PROBLEM ▸ Without including any picture, repeat the records below exactly.
*** Begin section ***
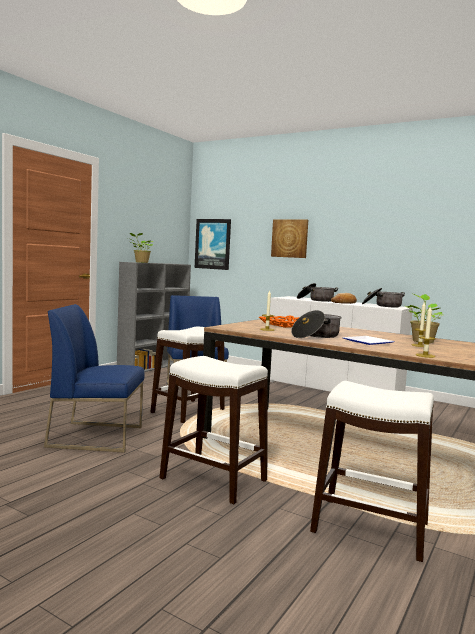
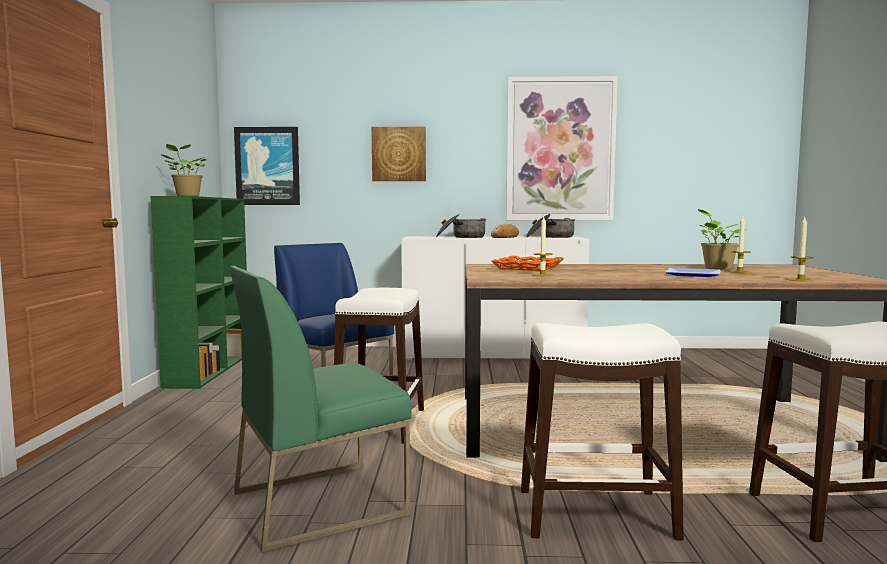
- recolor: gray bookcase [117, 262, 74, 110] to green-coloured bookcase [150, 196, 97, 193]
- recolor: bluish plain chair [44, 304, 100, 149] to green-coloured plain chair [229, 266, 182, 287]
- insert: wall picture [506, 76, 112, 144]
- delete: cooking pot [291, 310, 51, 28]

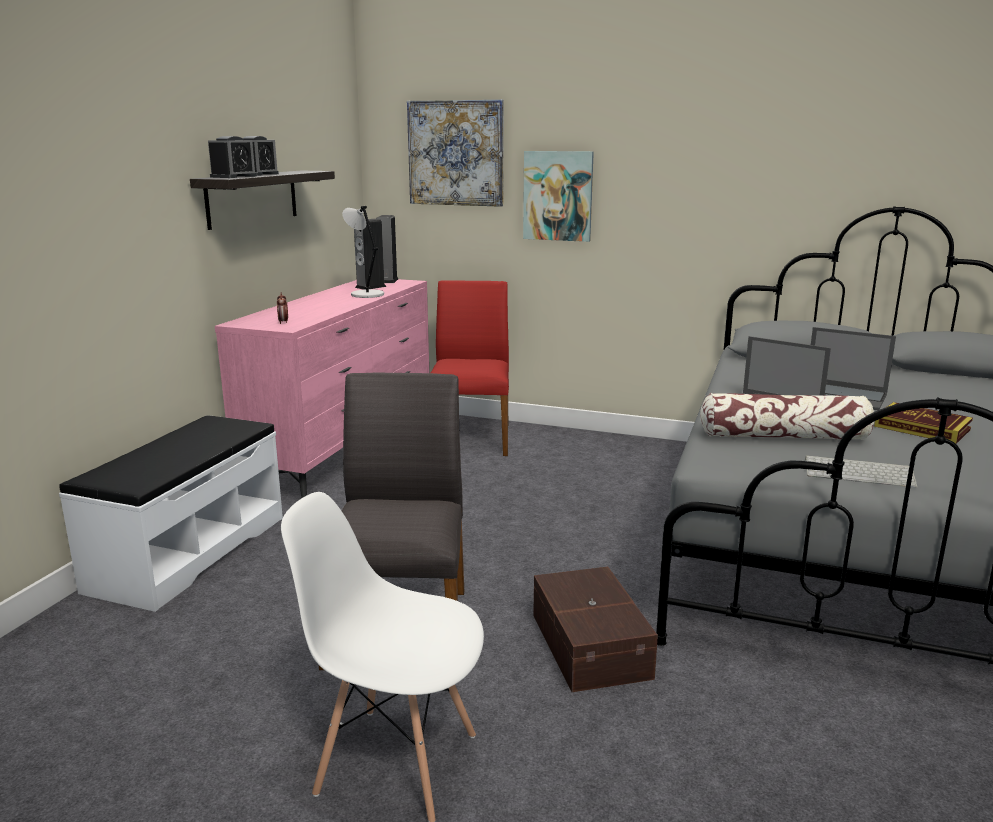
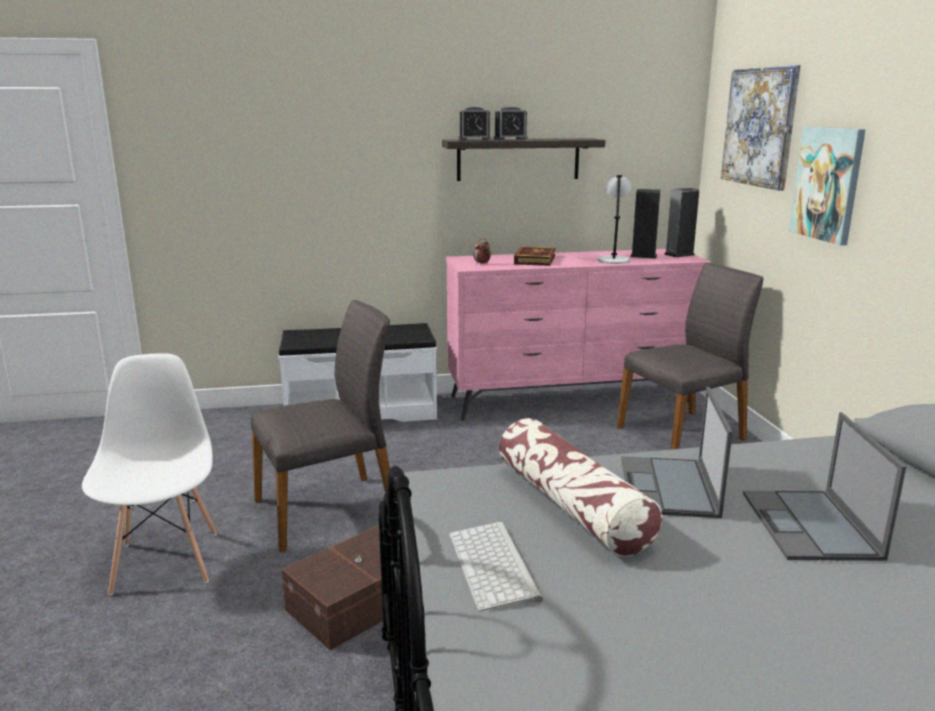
- move: volume [874, 402, 99, 42] to [514, 246, 42, 20]
- recolor: reddish plain chair [430, 280, 79, 176] to gray plain chair [617, 263, 147, 186]

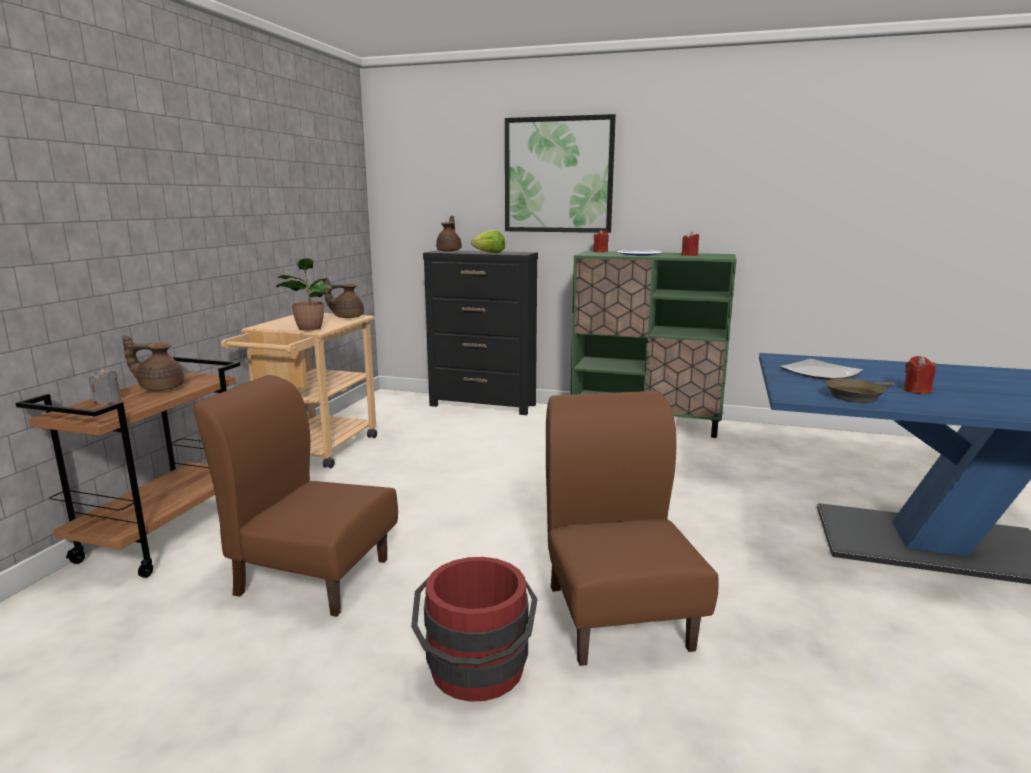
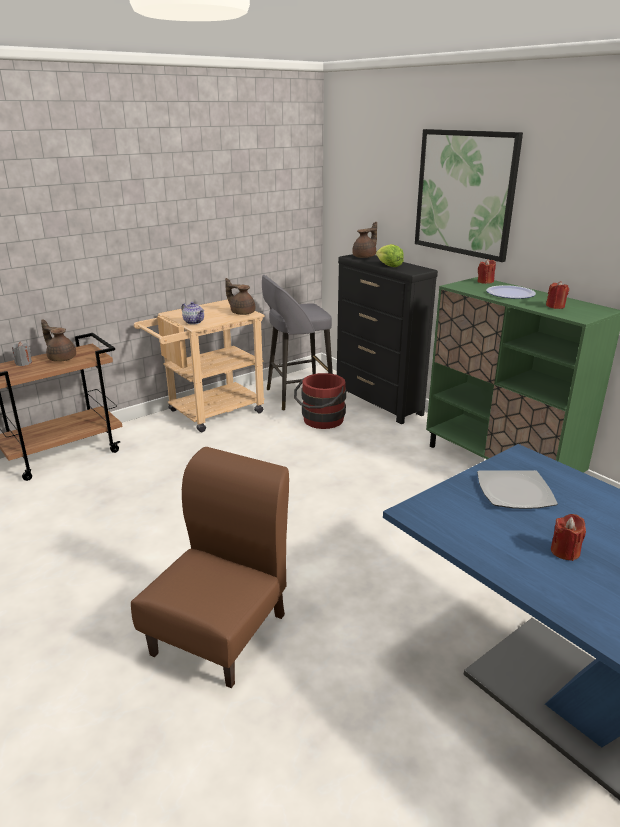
- replace: houseplant [276, 258, 57, 73] to teapot [181, 302, 23, 23]
- insert: gray sitting stool [262, 275, 71, 136]
- move: reddish water bucket [411, 557, 126, 145] to [294, 373, 52, 56]
- delete: brown-coloured plain chair [193, 375, 205, 242]
- delete: brown-coloured pan [825, 378, 70, 25]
*** End section ***
RESPONSE TO THIS EXERCISE ▸
- recolor: gray bookcase [117, 262, 74, 110] to green-coloured bookcase [150, 196, 97, 193]
- recolor: bluish plain chair [44, 304, 100, 149] to green-coloured plain chair [229, 266, 182, 287]
- insert: wall picture [506, 76, 112, 144]
- delete: cooking pot [291, 310, 51, 28]

- move: volume [874, 402, 99, 42] to [514, 246, 42, 20]
- recolor: reddish plain chair [430, 280, 79, 176] to gray plain chair [617, 263, 147, 186]

- replace: houseplant [276, 258, 57, 73] to teapot [181, 302, 23, 23]
- insert: gray sitting stool [262, 275, 71, 136]
- move: reddish water bucket [411, 557, 126, 145] to [294, 373, 52, 56]
- delete: brown-coloured plain chair [193, 375, 205, 242]
- delete: brown-coloured pan [825, 378, 70, 25]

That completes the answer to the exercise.